§ DESCRIZIONE DEL COMPITO
Ricopia il testo sulla sentenza Post Danmark II, tutto da "Post Danmark II: nuove" fino a "dominante nel mercato.", sostituendo "Corte di giustizia" con "Corte europea".

§ ESTRATTO DELLA FONTE
# # # #
Post Danmark II: nuove indicazioni dalla Corte di giustizia sulla legittimità dei sistemi di sconto praticati da un’impresa in posizione dominante

1. Introduzione

Con sentenza pronunciata il 6 ottobre 2015 nella causa C-23/14, Post Danmark A/S contro Konkurrencerådet (di seguito “Post Danmark II”, per distinguerla da un precedente procedimento che ha visto coinvolte le medesime parti), la Corte di giustizia è tornata a pronunciarsi sul tema della legittimità, con riferimento all’articolo 102 TFUE, dei sistemi di sconto applicati da imprese che detengono una posizione dominante nel mercato.

2. I fatti all’origine del rinvio pregiudiziale

La vicenda all’attenzione della Corte di giustizia trae origine da una controversia sorta tra il Consiglio per la concorrenza danese e la Post Danmark A/S (nel prosieguo, la “Post Danmark”), con riferimento a un sistema di sconti attuato da quest’ultima nel 2007 e 2008 per le spedizioni pubblicitarie inviate in massa.
# # # #
§ DATI MOSTRATI
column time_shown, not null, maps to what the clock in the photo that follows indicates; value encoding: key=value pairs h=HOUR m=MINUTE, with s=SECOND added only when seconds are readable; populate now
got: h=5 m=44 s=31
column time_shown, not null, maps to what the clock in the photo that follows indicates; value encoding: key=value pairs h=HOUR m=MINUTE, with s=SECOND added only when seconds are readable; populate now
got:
# # # #
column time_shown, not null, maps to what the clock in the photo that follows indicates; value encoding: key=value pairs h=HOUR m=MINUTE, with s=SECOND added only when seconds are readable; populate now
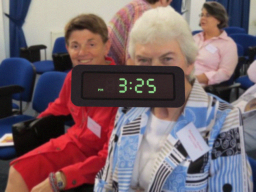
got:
# # # #
§ RISPOSTA AL COMPITO
Post Danmark II: nuove indicazioni dalla Corte europea sulla legittimità dei sistemi di sconto praticati da un’impresa in posizione dominante

1. Introduzione

Con sentenza pronunciata il 6 ottobre 2015 nella causa C-23/14, Post Danmark A/S contro Konkurrencerådet (di seguito “Post Danmark II”, per distinguerla da un precedente procedimento che ha visto coinvolte le medesime parti), la Corte europea è tornata a pronunciarsi sul tema della legittimità, con riferimento all’articolo 102 TFUE, dei sistemi di sconto applicati da imprese che detengono una posizione dominante nel mercato.